We cannot be complacent. Our country is not equal. Can anyone honestly say that a black child in Scotland is treated the same as a white child? I would love to think so, but I just do not buy it. Kids are called names in the playground. People are told to “go back home”. It does not have to end the way that it did for George Floyd for it to ruin a life or at least crush someone’s spirit.

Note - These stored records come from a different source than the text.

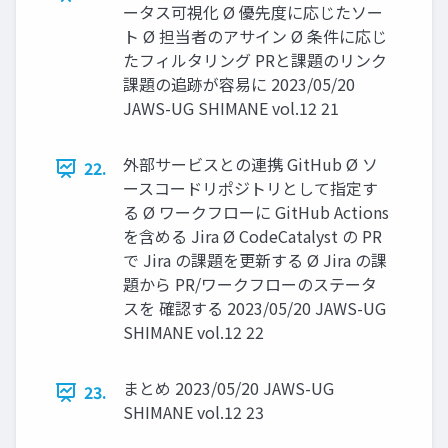
ータス可視化 Ø 優先度に応じたソー
ト Ø 担当者のアサイン Ø 条件に応じ
たフィルタリング PRと課題のリンク
課題の追跡が容易に 2023/05/20
JAWS-UG SHIMANE vol.12 21
外部サービスとの連携 GitHub Ø ソ
22.
ースコードリポジトリとして指定す
る Ø ワークフローに GitHub Actions
を含める Jira Ø CodeCatalyst の PR
で Jira の課題を更新する Ø Jira の課
題から PR/ワークフローのステータ
スを 確認する 2023/05/20 JAWS-UG
SHIMANE vol.12 22
まとめ 2023/05/20 JAWS-UG
23.
SHIMANE vol.12 23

I had a fair few struggles growing up. I did not have an easy time. However, it was still much easier for me than it would have been if I was black or from a minority background. A black person would have heard so much worse than the names that I was called. That is still true. Such things still happen, and we do not help anyone by saying that they do not happen as often as when we were kids or, even worse, by pretending that Scotland is a utopia where racism is not a problem. Now is not the right time for mass gatherings, but it is a very good time to listen to the experiences of others.
No one should dismiss the Black Lives Matters movement because of the actions of a few idiots with spray paint and a lighter. It was disgraceful to see police officers being attacked. As our Prime Minister said, those actions were
“a betrayal of the cause they purport to serve.”
In Glasgow, as everywhere, there is an emotional debate about the symbolism of street names and statues. We should hear every side out. Statues should not be hauled down or covered in graffiti, but maybe some things will need to change, after a peaceful and democratic debate—because our values have changed. We can still be very proud of parts of our history, and of the same great Scottish and British figures who have moulded so much of the world, while acknowledging that some actions were awful, and recognising that revered figures had serious flaws.
One of our councillors in Glasgow, Ade Aibinu, has suggested that we turn those statues into places of learning, where unvarnished history is presented. We should explore that idea. Another suggestion that came up today was that we establish a slavery museum in Scotland. That should also be considered.
The Green amendment dilutes the stronger public health message in the Government’s motion, and the Scottish Conservatives will therefore abstain on that amendment at decision time. However, we will vote for the Government’s motion and the Labour amendment, and we stand with all parties in showing solidarity with antiracism. The Scottish Conservatives are ready to listen, to be better at understanding and to stand alongside black and ethnic people in Scotland in the fight for equality.